• [TASKS TO PERFORM]
1) In the passage about Rufina's story and sadness, list every person named with both a first and last name in the paragraph that begins "The profundity of sadness."
2) Duplicate word for word a portion of the passage about Rufina's story and sadness, beginning at the words "Rufina Cambaceros" and stopping after the words "understand their sadness.".

• [DOCUMENT SEGMENT]
※

I’m thinking it was her worst birthday ever. A few days after the funeral, a cemetery worker was concerned about grave robbery when he found that her coffin had moved within the crypt and the lid was broken in place. Rufina, woke up days later after her burial to find herself trapped, tried desperately to escape, then died of a heart attack. Scratches were on her face and covered the inside of her coffin which was opened after her screams were heard. Her father rebuilt the grave site so she is seen opening her own doors.  I was in front of her tomb for so long that people started to ask me questions and I found myself explaining Rufina’s story in Spanish, as if I was a tour guide. Rufina’s story should cheer up anyone having a bad break up and yes, a broken heart and sadness can kill or transform.

Rufina Cambaceros

Rufina Camberos

Rufina Camberos

The profundity of sadness is not easy for me to articulate. When I saw paintings by Suzan Woodruff, I saw sadness. Art work by Cecilia Mandrile moved me to write to her (hence a large part of why I am in Argentina) to help me to understand her sadness. The death of Lucrecia Urbano’s father began her creative process with glass. Hope Edelman’s experience of losing her mother created a sadness that planted the seeds for her Motherless Daughter’s book.  I believe my grandmother’s experience of sadness at watching my mother being abused is why she became sick with leukemia. I truly believe Michael Jackson dealt with his sadness with his expressions of music & dance. Feelings of something being incomplete or something lacking stirred a need to create & to help people cope with and understand their sadness.

※

• [SUPPLIED INFORMATION]
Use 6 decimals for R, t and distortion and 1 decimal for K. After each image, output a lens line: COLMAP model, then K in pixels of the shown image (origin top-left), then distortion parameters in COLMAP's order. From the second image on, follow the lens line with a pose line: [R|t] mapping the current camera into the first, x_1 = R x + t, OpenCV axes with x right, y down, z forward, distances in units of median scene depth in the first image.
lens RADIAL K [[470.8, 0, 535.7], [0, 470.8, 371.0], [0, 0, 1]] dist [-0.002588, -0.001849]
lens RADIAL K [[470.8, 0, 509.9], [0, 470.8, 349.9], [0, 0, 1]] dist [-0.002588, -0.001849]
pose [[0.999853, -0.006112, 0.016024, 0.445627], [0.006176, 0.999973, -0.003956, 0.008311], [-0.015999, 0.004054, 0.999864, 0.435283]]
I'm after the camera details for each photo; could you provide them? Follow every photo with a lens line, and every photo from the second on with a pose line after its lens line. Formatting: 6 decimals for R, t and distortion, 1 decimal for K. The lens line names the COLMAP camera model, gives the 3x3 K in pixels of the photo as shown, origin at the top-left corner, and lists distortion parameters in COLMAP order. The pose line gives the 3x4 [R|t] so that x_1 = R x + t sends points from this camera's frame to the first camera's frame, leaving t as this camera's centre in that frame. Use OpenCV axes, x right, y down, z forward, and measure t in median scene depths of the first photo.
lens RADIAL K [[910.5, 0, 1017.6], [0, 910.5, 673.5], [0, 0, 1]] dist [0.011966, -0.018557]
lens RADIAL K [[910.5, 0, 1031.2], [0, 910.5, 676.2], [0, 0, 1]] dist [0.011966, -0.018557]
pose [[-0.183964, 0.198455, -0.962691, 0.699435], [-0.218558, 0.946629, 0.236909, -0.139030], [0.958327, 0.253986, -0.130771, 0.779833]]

※

• [SOLVED TASKS]
1) Suzan Woodruff, Cecilia Mandrile, Lucrecia Urbano, Hope Edelman, Michael Jackson

2)
Rufina Cambaceros

Rufina Camberos

Rufina Camberos

The profundity of sadness is not easy for me to articulate. When I saw paintings by Suzan Woodruff, I saw sadness. Art work by Cecilia Mandrile moved me to write to her (hence a large part of why I am in Argentina) to help me to understand her sadness. The death of Lucrecia Urbano’s father began her creative process with glass. Hope Edelman’s experience of losing her mother created a sadness that planted the seeds for her Motherless Daughter’s book.  I believe my grandmother’s experience of sadness at watching my mother being abused is why she became sick with leukemia. I truly believe Michael Jackson dealt with his sadness with his expressions of music & dance. Feelings of something being incomplete or something lacking stirred a need to create & to help people cope with and understand their sadness.